Data to process —
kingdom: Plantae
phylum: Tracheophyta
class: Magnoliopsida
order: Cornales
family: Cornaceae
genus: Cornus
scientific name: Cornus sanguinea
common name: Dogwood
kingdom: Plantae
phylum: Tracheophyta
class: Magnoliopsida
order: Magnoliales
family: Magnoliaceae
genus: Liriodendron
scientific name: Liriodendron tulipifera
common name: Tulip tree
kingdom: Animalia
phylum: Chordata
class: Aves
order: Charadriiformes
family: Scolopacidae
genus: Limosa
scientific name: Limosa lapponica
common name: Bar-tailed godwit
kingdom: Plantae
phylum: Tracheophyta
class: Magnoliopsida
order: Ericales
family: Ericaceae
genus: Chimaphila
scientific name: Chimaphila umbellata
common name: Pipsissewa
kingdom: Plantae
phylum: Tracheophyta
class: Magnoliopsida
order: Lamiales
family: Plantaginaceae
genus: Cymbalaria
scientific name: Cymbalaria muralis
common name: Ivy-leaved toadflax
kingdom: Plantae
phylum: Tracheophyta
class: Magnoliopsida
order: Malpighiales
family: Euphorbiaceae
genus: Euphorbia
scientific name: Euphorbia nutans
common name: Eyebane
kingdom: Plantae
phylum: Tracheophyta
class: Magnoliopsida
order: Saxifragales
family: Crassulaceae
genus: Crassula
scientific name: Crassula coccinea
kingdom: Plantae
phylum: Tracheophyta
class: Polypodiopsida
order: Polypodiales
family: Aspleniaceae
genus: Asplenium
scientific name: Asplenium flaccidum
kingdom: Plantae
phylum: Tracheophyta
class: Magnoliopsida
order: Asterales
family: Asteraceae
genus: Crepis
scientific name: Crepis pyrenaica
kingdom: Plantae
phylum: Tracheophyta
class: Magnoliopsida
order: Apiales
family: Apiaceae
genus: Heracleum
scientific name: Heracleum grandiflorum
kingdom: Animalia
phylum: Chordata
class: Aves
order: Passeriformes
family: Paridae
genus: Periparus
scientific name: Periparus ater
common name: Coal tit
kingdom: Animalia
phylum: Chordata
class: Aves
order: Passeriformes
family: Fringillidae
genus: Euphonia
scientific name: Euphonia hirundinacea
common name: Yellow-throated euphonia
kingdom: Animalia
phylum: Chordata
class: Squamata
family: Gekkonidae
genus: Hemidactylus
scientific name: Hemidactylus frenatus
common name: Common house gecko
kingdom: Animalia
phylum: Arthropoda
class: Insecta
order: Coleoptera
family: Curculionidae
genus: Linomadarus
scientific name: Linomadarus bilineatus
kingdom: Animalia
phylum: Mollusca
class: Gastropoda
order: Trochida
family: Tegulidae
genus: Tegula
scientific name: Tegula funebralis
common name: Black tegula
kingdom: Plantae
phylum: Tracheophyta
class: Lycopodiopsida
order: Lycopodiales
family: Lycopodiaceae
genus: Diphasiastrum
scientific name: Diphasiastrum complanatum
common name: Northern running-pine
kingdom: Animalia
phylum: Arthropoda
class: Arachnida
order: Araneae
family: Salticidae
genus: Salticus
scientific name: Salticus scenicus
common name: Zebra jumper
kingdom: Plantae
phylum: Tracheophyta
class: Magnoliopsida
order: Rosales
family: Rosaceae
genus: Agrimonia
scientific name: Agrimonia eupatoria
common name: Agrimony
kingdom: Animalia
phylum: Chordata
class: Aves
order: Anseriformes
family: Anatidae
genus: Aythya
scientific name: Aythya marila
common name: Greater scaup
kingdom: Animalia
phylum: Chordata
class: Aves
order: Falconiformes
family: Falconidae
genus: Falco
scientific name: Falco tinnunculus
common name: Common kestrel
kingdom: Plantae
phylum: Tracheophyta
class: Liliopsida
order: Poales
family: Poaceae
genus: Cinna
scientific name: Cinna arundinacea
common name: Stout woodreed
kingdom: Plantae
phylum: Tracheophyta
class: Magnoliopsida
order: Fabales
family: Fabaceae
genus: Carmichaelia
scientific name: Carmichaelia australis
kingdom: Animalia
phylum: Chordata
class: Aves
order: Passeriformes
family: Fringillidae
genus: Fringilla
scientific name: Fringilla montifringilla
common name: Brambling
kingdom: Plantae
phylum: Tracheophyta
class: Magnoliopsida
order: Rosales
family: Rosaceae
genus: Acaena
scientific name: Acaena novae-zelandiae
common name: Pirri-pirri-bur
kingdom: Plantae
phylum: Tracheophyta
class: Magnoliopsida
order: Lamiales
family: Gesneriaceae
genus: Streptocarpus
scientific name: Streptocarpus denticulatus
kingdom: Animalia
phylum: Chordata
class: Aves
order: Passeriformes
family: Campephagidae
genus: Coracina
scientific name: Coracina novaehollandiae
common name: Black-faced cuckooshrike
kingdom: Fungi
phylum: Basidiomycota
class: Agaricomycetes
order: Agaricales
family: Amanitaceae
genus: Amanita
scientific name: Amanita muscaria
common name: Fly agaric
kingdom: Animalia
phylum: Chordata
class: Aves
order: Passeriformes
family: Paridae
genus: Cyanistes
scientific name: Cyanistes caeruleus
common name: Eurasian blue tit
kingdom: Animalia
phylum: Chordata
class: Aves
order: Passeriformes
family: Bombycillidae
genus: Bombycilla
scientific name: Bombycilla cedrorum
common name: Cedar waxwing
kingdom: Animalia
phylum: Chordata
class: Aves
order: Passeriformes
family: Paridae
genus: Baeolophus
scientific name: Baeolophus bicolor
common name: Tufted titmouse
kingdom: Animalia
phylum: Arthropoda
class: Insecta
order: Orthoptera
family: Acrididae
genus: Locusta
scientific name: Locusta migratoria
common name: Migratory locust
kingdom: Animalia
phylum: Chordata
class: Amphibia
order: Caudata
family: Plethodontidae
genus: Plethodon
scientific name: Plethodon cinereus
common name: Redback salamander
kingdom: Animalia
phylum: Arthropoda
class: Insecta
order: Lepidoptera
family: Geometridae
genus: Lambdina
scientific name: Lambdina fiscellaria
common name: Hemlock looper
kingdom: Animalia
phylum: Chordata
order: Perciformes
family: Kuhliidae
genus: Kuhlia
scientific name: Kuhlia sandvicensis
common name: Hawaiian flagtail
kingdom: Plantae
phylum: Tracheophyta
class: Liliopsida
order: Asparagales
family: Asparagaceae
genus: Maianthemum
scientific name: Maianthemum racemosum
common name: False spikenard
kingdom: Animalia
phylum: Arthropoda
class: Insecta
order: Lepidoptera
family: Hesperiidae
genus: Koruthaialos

Short problem —
Copy the listing above, replacing "common name" with "vernacular name" and leaving everything else unchanged.

Response —
kingdom: Plantae
phylum: Tracheophyta
class: Magnoliopsida
order: Cornales
family: Cornaceae
genus: Cornus
scientific name: Cornus sanguinea
vernacular name: Dogwood
kingdom: Plantae
phylum: Tracheophyta
class: Magnoliopsida
order: Magnoliales
family: Magnoliaceae
genus: Liriodendron
scientific name: Liriodendron tulipifera
vernacular name: Tulip tree
kingdom: Animalia
phylum: Chordata
class: Aves
order: Charadriiformes
family: Scolopacidae
genus: Limosa
scientific name: Limosa lapponica
vernacular name: Bar-tailed godwit
kingdom: Plantae
phylum: Tracheophyta
class: Magnoliopsida
order: Ericales
family: Ericaceae
genus: Chimaphila
scientific name: Chimaphila umbellata
vernacular name: Pipsissewa
kingdom: Plantae
phylum: Tracheophyta
class: Magnoliopsida
order: Lamiales
family: Plantaginaceae
genus: Cymbalaria
scientific name: Cymbalaria muralis
vernacular name: Ivy-leaved toadflax
kingdom: Plantae
phylum: Tracheophyta
class: Magnoliopsida
order: Malpighiales
family: Euphorbiaceae
genus: Euphorbia
scientific name: Euphorbia nutans
vernacular name: Eyebane
kingdom: Plantae
phylum: Tracheophyta
class: Magnoliopsida
order: Saxifragales
family: Crassulaceae
genus: Crassula
scientific name: Crassula coccinea
kingdom: Plantae
phylum: Tracheophyta
class: Polypodiopsida
order: Polypodiales
family: Aspleniaceae
genus: Asplenium
scientific name: Asplenium flaccidum
kingdom: Plantae
phylum: Tracheophyta
class: Magnoliopsida
order: Asterales
family: Asteraceae
genus: Crepis
scientific name: Crepis pyrenaica
kingdom: Plantae
phylum: Tracheophyta
class: Magnoliopsida
order: Apiales
family: Apiaceae
genus: Heracleum
scientific name: Heracleum grandiflorum
kingdom: Animalia
phylum: Chordata
class: Aves
order: Passeriformes
family: Paridae
genus: Periparus
scientific name: Periparus ater
vernacular name: Coal tit
kingdom: Animalia
phylum: Chordata
class: Aves
order: Passeriformes
family: Fringillidae
genus: Euphonia
scientific name: Euphonia hirundinacea
vernacular name: Yellow-throated euphonia
kingdom: Animalia
phylum: Chordata
class: Squamata
family: Gekkonidae
genus: Hemidactylus
scientific name: Hemidactylus frenatus
vernacular name: Common house gecko
kingdom: Animalia
phylum: Arthropoda
class: Insecta
order: Coleoptera
family: Curculionidae
genus: Linomadarus
scientific name: Linomadarus bilineatus
kingdom: Animalia
phylum: Mollusca
class: Gastropoda
order: Trochida
family: Tegulidae
genus: Tegula
scientific name: Tegula funebralis
vernacular name: Black tegula
kingdom: Plantae
phylum: Tracheophyta
class: Lycopodiopsida
order: Lycopodiales
family: Lycopodiaceae
genus: Diphasiastrum
scientific name: Diphasiastrum complanatum
vernacular name: Northern running-pine
kingdom: Animalia
phylum: Arthropoda
class: Arachnida
order: Araneae
family: Salticidae
genus: Salticus
scientific name: Salticus scenicus
vernacular name: Zebra jumper
kingdom: Plantae
phylum: Tracheophyta
class: Magnoliopsida
order: Rosales
family: Rosaceae
genus: Agrimonia
scientific name: Agrimonia eupatoria
vernacular name: Agrimony
kingdom: Animalia
phylum: Chordata
class: Aves
order: Anseriformes
family: Anatidae
genus: Aythya
scientific name: Aythya marila
vernacular name: Greater scaup
kingdom: Animalia
phylum: Chordata
class: Aves
order: Falconiformes
family: Falconidae
genus: Falco
scientific name: Falco tinnunculus
vernacular name: Common kestrel
kingdom: Plantae
phylum: Tracheophyta
class: Liliopsida
order: Poales
family: Poaceae
genus: Cinna
scientific name: Cinna arundinacea
vernacular name: Stout woodreed
kingdom: Plantae
phylum: Tracheophyta
class: Magnoliopsida
order: Fabales
family: Fabaceae
genus: Carmichaelia
scientific name: Carmichaelia australis
kingdom: Animalia
phylum: Chordata
class: Aves
order: Passeriformes
family: Fringillidae
genus: Fringilla
scientific name: Fringilla montifringilla
vernacular name: Brambling
kingdom: Plantae
phylum: Tracheophyta
class: Magnoliopsida
order: Rosales
family: Rosaceae
genus: Acaena
scientific name: Acaena novae-zelandiae
vernacular name: Pirri-pirri-bur
kingdom: Plantae
phylum: Tracheophyta
class: Magnoliopsida
order: Lamiales
family: Gesneriaceae
genus: Streptocarpus
scientific name: Streptocarpus denticulatus
kingdom: Animalia
phylum: Chordata
class: Aves
order: Passeriformes
family: Campephagidae
genus: Coracina
scientific name: Coracina novaehollandiae
vernacular name: Black-faced cuckooshrike
kingdom: Fungi
phylum: Basidiomycota
class: Agaricomycetes
order: Agaricales
family: Amanitaceae
genus: Amanita
scientific name: Amanita muscaria
vernacular name: Fly agaric
kingdom: Animalia
phylum: Chordata
class: Aves
order: Passeriformes
family: Paridae
genus: Cyanistes
scientific name: Cyanistes caeruleus
vernacular name: Eurasian blue tit
kingdom: Animalia
phylum: Chordata
class: Aves
order: Passeriformes
family: Bombycillidae
genus: Bombycilla
scientific name: Bombycilla cedrorum
vernacular name: Cedar waxwing
kingdom: Animalia
phylum: Chordata
class: Aves
order: Passeriformes
family: Paridae
genus: Baeolophus
scientific name: Baeolophus bicolor
vernacular name: Tufted titmouse
kingdom: Animalia
phylum: Arthropoda
class: Insecta
order: Orthoptera
family: Acrididae
genus: Locusta
scientific name: Locusta migratoria
vernacular name: Migratory locust
kingdom: Animalia
phylum: Chordata
class: Amphibia
order: Caudata
family: Plethodontidae
genus: Plethodon
scientific name: Plethodon cinereus
vernacular name: Redback salamander
kingdom: Animalia
phylum: Arthropoda
class: Insecta
order: Lepidoptera
family: Geometridae
genus: Lambdina
scientific name: Lambdina fiscellaria
vernacular name: Hemlock looper
kingdom: Animalia
phylum: Chordata
order: Perciformes
family: Kuhliidae
genus: Kuhlia
scientific name: Kuhlia sandvicensis
vernacular name: Hawaiian flagtail
kingdom: Plantae
phylum: Tracheophyta
class: Liliopsida
order: Asparagales
family: Asparagaceae
genus: Maianthemum
scientific name: Maianthemum racemosum
vernacular name: False spikenard
kingdom: Animalia
phylum: Arthropoda
class: Insecta
order: Lepidoptera
family: Hesperiidae
genus: Koruthaialos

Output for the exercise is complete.